MTV News Pulled From The Internet

MTV News has effectively disappeared from the internet, with over 20 years of music-related interviews and news pulled from the website. Its country music-inspired sister website, CMT.com, seems to have met a similar fate, with both landing pages officially only advertising the latest TV shows.

Variety reports that MTV News shut down last year after 25% of the workforce at Showtime, MTV Entertainment Studios and Paramount Media Networks groups were met with layoffs. While the website had shut down, its two-decade-plus legacy of articles existed as an archive – before today, you could still find an old MTV News article.

The MTV News website launched in 1996, hosting nearly 30 years of music journalism, including its weekly hip-hop column, Mixtape Monday.

MTV News also covered non-music events, such as the 2000 US presidential election, and other social issues like healthcare and gun violence while writing about Kurt Cobain, Salt-N-Pepa, and The Black Crowes.

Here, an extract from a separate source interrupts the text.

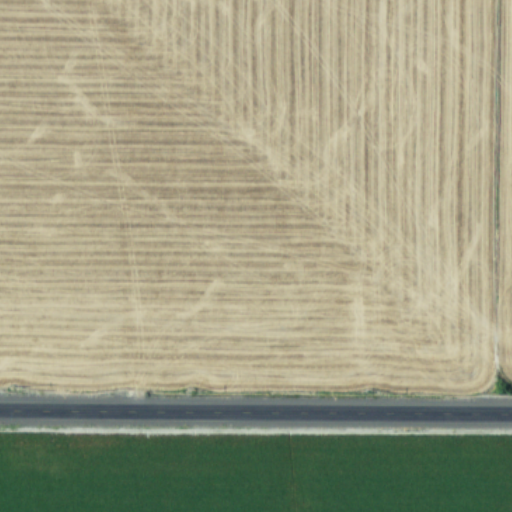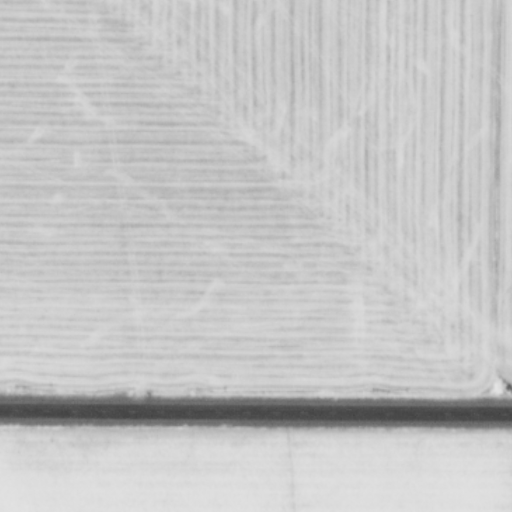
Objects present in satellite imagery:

An internet without an archive? Not a good place to be.

22% Of Australian Music Online Media Sites Disappear In Last 12 Months

In response to the news, MTV News’ former music editor, Patrick Hosken, wrote on X (formerly known as Twitter), “So, http://mtvnews.com no longer exists. Eight years of my life are gone without a trace. All because it didn’t fit some executives’ bottom lines. Infuriating is too small a word”.

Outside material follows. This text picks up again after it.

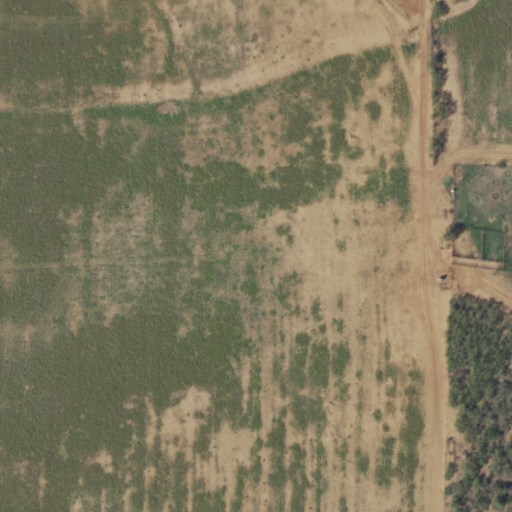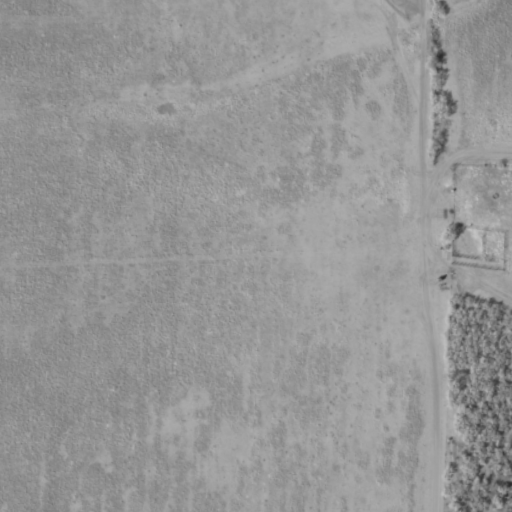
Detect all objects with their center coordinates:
road: (429, 340)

Adding that he wrote features about Dua Lipa, Linkin Park’s Mike Shinoda, Janelle Monae and many more, Hosken continued, “My experience is not unique. Corporate media is in a bad place. But it genuinely sucks that PR emails don’t use MTV News pullquotes anymore. That freelancers have removed @mtvnews from their bios. I get it, and I’ve done it too. It’s part of the deal. It’s just hard”.

MTV News alum and culture editor at Mashable, Crystal Bell, posted: “sickening (derogatory) to see the entire @mtvnews archive wiped from the internet. decades of music history gone…including some very early k-pop stories.”

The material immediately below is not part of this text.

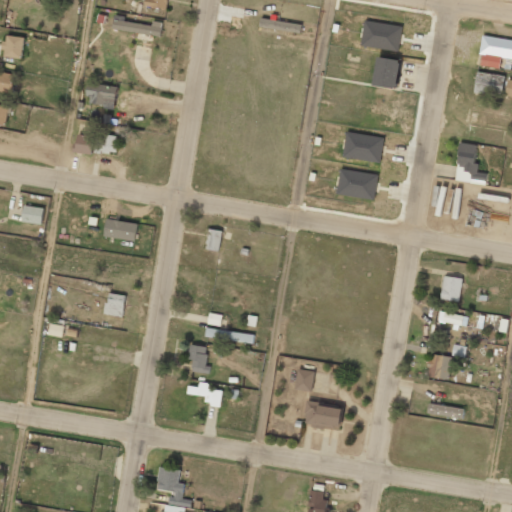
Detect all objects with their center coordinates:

Music writer and film/video archiver Claire Shaffer described the decision to remove the MTV News archive from the Internet as “yet another consequence of journalism being viewed as content slop for short-term profits instead of a public good for generations.”

Former Buzzfeed News writer, screenwriter and author Alanna Bennett wrote, “Archives should never disappear. Full-stop. This is what they mean when they say we’re in a digital dark age. There will be no evidence of the incredible cultural journalism that so many people contributed to. If this happens with BuzzFeed News…I STG”.

Some MTV News articles can be found on the archive service Wayback Machine and similar services, but many older stories will be gone for good.

It’s more news that doesn’t bode well for music journalism. Earlier this year, Pitchfork was hit with mass layoffs and merged with GQ.

Back to MTV: last year, MTV’s Australian channels were met with closures, decimating remaining opportunities for Australian artists to get their music videos viewed on TV.